# Swedish Pineapple Cake



## GrannyG (Mar 26, 2005)

This cake is wonderful...reminds me of bread pudding...

Swedish Pineapple Cake

2 cups sugar
2 cups flour
1 large can crushed Pineapple
1/2 cup pecan pieces
1 teaspoon vanilla
1 teaspoon baking soda

Mix and bake at 350 degrees for about 30 minutes.

Topping (On hot cake )

8 ounces Cream Cheese
1 stick margarine or butter
3/4 cup sugar
1/2 cup pecans


----------



## katy (Feb 15, 2010)

Sounds good to me too GrannyG, I will be trying it.


----------



## Karriew/4gifts (Nov 27, 2006)

Is this in a 9 x 13 pan?


----------



## Horseyrider (Aug 8, 2010)

Oh my, that sounds decadent!


----------



## GrannyG (Mar 26, 2005)

Yes, it was baked in a 9 x 13 pan...the preacher's wife baked hers in a 9 x 13 ceramic dish....it was wonderful !


----------



## KimM (Jun 17, 2005)

I have the same recipe but mine calls for _powdered_ sugar for the topping.
I've also used fresh, mashed peaches and it was crazy good too!


----------



## ELOCN (Jun 13, 2004)

GrannyG, how many ounces are in your large can of crushed pineapple?


----------



## Prickle (May 9, 2009)

This sounds wonderful and I have everything to make it!


----------



## Prickle (May 9, 2009)

I made it! 

I didn't have crushed pineapple so I used a large can of chunks (undrained) and put it through my mini food processor.

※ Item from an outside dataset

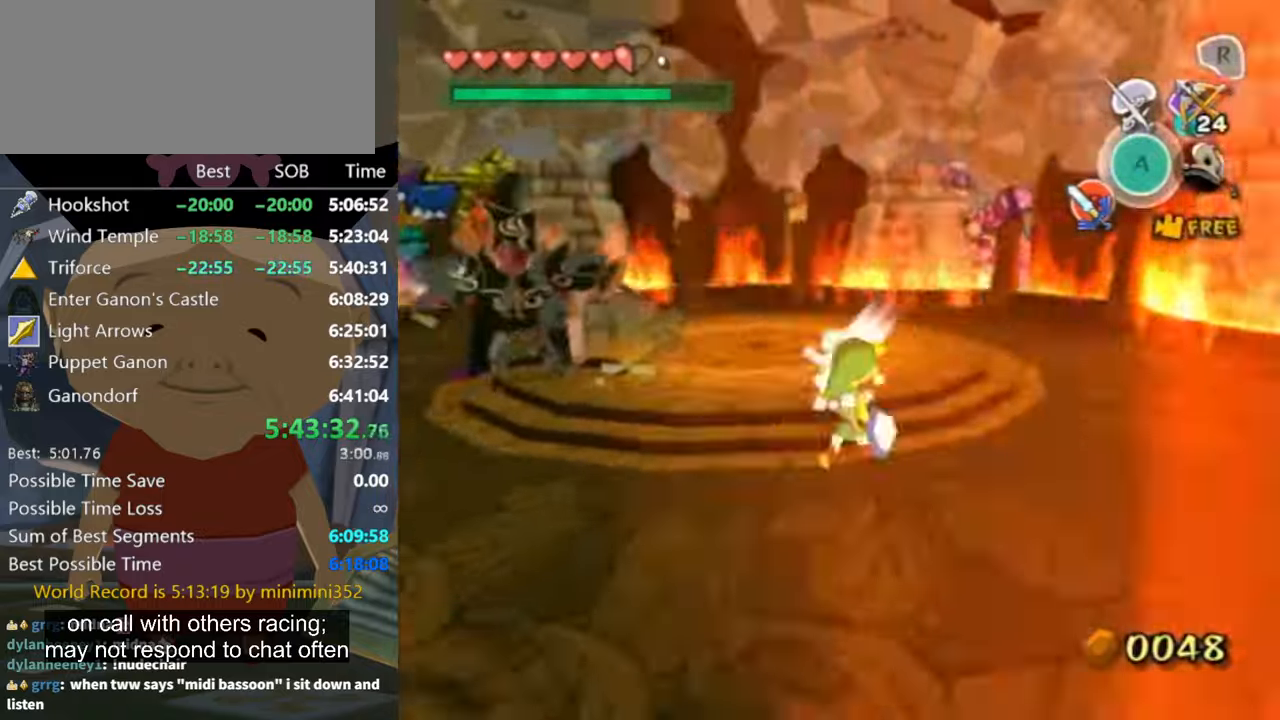
{"buttons": [], "left_stick": "up-left", "right_stick": "center", "events": [[33, "left_stick", "up"], [66, "B", "up"], [233, "right_stick", "down-right"], [466, "left_stick", "up-left"], [466, "right_stick", "center"]]}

I used powdered sugar in the frosting. It's delish.


----------



## ginny63 (Nov 21, 2005)

No butter/shortening, eggs in cake batter?


----------



## GrannyG (Mar 26, 2005)

No....does not use any eggs or oil.......


----------



## ginny63 (Nov 21, 2005)

Neighbors called and invited us to supper, I took your cake and a salad. The cake was wonderful. So quick and easy. Will be making this often. Thank you for sharing.


----------



## crispin (Jun 30, 2010)

UPDATE --- I had my DSO make this yesterday.
WOW what a moist, lightly sweet, delicious cake.
Easy to make and wonderful, my DSO coudn't believe how simple it was.
Thank you for sharing this recipe.


----------